GOAL OF THE EXERCISE: Reproduce the items below, switching every occurrence of "SVG masks" to "SVG outlines" across all of them and leaving everything else unchanged.

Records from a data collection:
[start]

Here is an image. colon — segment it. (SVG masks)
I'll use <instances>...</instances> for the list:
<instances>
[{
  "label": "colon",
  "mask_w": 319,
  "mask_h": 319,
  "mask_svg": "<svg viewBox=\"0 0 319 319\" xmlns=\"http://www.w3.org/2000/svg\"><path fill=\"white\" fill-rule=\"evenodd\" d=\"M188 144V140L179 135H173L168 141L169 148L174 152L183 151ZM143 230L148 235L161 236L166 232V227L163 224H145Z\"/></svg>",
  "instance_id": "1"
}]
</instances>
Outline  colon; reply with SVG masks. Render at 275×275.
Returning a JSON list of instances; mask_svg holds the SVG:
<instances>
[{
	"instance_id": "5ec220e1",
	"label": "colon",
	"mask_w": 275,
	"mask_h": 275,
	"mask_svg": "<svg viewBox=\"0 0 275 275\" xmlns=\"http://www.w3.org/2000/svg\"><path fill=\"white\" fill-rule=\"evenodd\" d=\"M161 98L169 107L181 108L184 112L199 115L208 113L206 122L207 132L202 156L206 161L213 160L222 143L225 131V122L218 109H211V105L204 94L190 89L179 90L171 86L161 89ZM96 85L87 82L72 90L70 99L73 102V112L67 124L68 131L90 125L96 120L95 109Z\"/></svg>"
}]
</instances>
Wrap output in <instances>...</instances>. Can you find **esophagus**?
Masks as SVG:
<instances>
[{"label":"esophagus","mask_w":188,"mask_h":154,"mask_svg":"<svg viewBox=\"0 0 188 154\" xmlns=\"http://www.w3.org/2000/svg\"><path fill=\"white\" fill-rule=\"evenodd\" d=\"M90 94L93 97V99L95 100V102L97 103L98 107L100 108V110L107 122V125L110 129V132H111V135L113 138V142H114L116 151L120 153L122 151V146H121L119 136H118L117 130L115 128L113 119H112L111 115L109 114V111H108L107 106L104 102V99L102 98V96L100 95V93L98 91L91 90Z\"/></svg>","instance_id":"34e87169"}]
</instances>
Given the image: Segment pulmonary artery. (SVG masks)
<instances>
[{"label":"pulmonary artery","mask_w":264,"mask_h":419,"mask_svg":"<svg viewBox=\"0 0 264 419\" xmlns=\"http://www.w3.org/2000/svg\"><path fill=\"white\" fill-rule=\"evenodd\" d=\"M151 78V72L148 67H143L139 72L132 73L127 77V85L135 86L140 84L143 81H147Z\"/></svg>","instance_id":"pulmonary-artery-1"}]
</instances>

[end]

RESULT OF THE EXERCISE:
Here is an image. colon — segment it. (SVG outlines)
I'll use <instances>...</instances> for the list:
<instances>
[{
  "label": "colon",
  "mask_w": 319,
  "mask_h": 319,
  "mask_svg": "<svg viewBox=\"0 0 319 319\" xmlns=\"http://www.w3.org/2000/svg\"><path fill=\"white\" fill-rule=\"evenodd\" d=\"M188 144V140L179 135H173L168 141L169 148L174 152L183 151ZM143 230L148 235L161 236L166 232V227L163 224H145Z\"/></svg>",
  "instance_id": "1"
}]
</instances>
Outline  colon; reply with SVG outlines. Render at 275×275.
Returning a JSON list of instances; mask_svg holds the SVG:
<instances>
[{
	"instance_id": "5ec220e1",
	"label": "colon",
	"mask_w": 275,
	"mask_h": 275,
	"mask_svg": "<svg viewBox=\"0 0 275 275\" xmlns=\"http://www.w3.org/2000/svg\"><path fill=\"white\" fill-rule=\"evenodd\" d=\"M161 98L169 107L181 108L184 112L199 115L208 113L206 122L207 132L202 156L206 161L213 160L222 143L225 131V122L218 109H211V105L204 94L190 89L179 90L171 86L161 89ZM96 85L87 82L72 90L70 99L73 102V112L67 124L68 131L90 125L96 120L95 109Z\"/></svg>"
}]
</instances>
Wrap output in <instances>...</instances>. Can you find **esophagus**?
Masks as SVG:
<instances>
[{"label":"esophagus","mask_w":188,"mask_h":154,"mask_svg":"<svg viewBox=\"0 0 188 154\" xmlns=\"http://www.w3.org/2000/svg\"><path fill=\"white\" fill-rule=\"evenodd\" d=\"M90 94L93 97V99L95 100V102L97 103L98 107L100 108V110L107 122V125L110 129V132H111V135L113 138V142H114L116 151L120 153L122 151V146H121L119 136H118L117 130L115 128L113 119H112L111 115L109 114V111H108L107 106L104 102V99L102 98V96L100 95V93L98 91L91 90Z\"/></svg>","instance_id":"34e87169"}]
</instances>
Given the image: Segment pulmonary artery. (SVG outlines)
<instances>
[{"label":"pulmonary artery","mask_w":264,"mask_h":419,"mask_svg":"<svg viewBox=\"0 0 264 419\" xmlns=\"http://www.w3.org/2000/svg\"><path fill=\"white\" fill-rule=\"evenodd\" d=\"M151 78V72L148 67H143L139 72L132 73L127 77V85L135 86L140 84L143 81H147Z\"/></svg>","instance_id":"pulmonary-artery-1"}]
</instances>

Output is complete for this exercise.